Frage des Tages

Warum macht es Spaß, anderen beim Computerspielen zuzusehen?

WM-Finale des Computer-Spiels "League of Legends" in Berlin
WM-Finale des Computer-Spiels "League of Legends" im Oktober in Berlin, das von Tausenden Fans live mitverfolgt wurde. © picture alliance / dpa / Foto: Paul Zinken
Marcus Rautzenberg im Gespräch mit Timo Grampes · 27.11.2015
"Let's play"-Videos sind Videos, in denen man anderen beim Spielen von Videogames zuschauen kann. Die Gamer kommentieren und erklären ihre Spielzüge. Die Begeisterung dafür sei mit dem Begriff "delegiertes Genießen" zu erklären, sagt der Psychologe Marcus Rautzenberg.
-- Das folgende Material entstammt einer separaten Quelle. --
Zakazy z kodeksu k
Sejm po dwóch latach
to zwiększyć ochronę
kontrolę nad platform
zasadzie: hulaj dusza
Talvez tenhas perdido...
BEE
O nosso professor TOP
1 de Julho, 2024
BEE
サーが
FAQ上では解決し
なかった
Neueste Ergebnisse der JIM-Studie 2015 zeigen, dass viele Jugendliche nach Musikvideos und lustigen Clips vor allem "Let's Play"-Videos schauen. Aber warum macht es Spaß, anderen beim Spielen zuzusehen, anstatt selbst zur Konsole zu greifen?
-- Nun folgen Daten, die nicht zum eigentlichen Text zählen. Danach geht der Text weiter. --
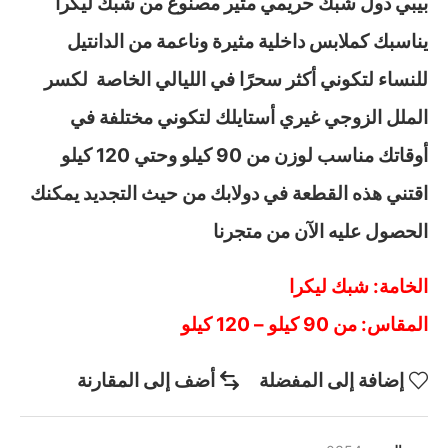
بيبي دول شبك حريمي مثير مصنوع من شبك ليكرا
يناسبك كملابس داخلية مثيرة وناعمة من الدانتيل
للنساء لتكوني أكثر سحرًا في الليالي الخاصة لكسر
الملل الزوجي غيري أستايلك لتكوني مختلفة في
أوقاتك مناسب لوزن من 90 كيلو وحتي 120 كيلو
اقتني هذه القطعة في دولابك من حيث التجديد يمكنك
الحصول عليه الآن من متجرنا
الخامة: شبك ليكرا
المقاس: من 90 كيلو – 120 كيلو
إضافة إلى المفضلة
أضف إلى المقارنة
Der Gameforscher und Philosophen Marcus Rautzenberg von der FU Berlin hat eine zunächst paradox klingende Erklärung für diese Begeisterung: Man müsse nämlich das Spiel nicht selbst spielen, so sagte er im Deutschlandradio Kultur.
"Das hat eine gewisse psychologische Logik. Denn diese Spiele, die da gespielt werden und denen man zuschaut, sind heutzutage relativ komplex. Also man muss das ziemlich gut können, um etwas davon zu haben. Und da ist es mitunter sehr frustrierend, sie selber zu spielen. Wenn man zugucken kann, hat man im Prinzip alle positiven Erlebnisse des Spielens, ohne selbst die Frustrationserlebnisse mitmachen zu müssen."
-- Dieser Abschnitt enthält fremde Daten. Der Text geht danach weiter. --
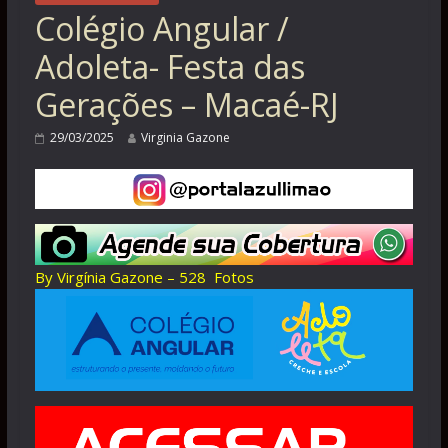
Colégio Angular /
Adoleta- Festa das
Gerações – Macaé-RJ
29/03/2025
Virginia Gazone
By Virgínia Gazone – 528 Fotos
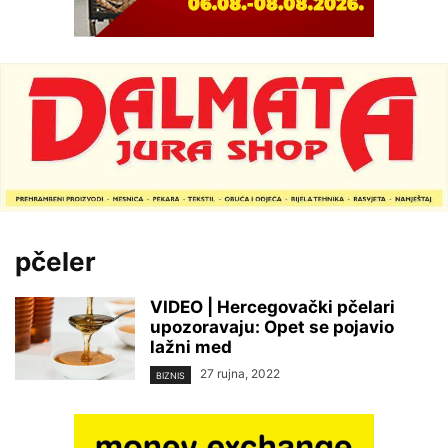
pčeler
VIDEO | Hercegovački pčelari
upozoravaju: Opet se pojavio
lažni med
27 rujna, 2022
BIZNIS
"Interpassivität" statt "Interaktivität"
Dafür gebe es in der psychoanalytischen Medientheorie den Begriff der "Interpassivität". Er sei als ein polemisches Gegenstück zur "Interaktivität" entwickelt worden sei, erläuterte Rautzenberg:

"Um zu zeigen, dass eben nicht nur die ständige Interaktivität ein wichtiger Faktor des Computerspiels oder generell der Medienteilhabe ist, sondern es ist etwas, was diese Theorierichtung 'delegiertes Genießen' nennt."
Das sei ein relativ komplexer psychologischer Vorgang, so Rautzenberg und führte als Beispiel amerikanische Sitcoms mit eingeblendetem "Gelächter aus der Dose" nach den Pointen an. Dort werde einem das Lachen quasi "medial abgenommen":

"Das ist ein delegiertes, also an ein anderes Medium abgegebenes Lachen und Genießen. Das hat psychologisch sehr viel Sinn. Weil die emotionale und affektive Anstrengung bei solchen Vorgängen nicht mitgemacht werden muss, aber der Effekt – also das Lustige und der Witz – trotzdem vorkommen. Und genauso ist das auch beim Spielen."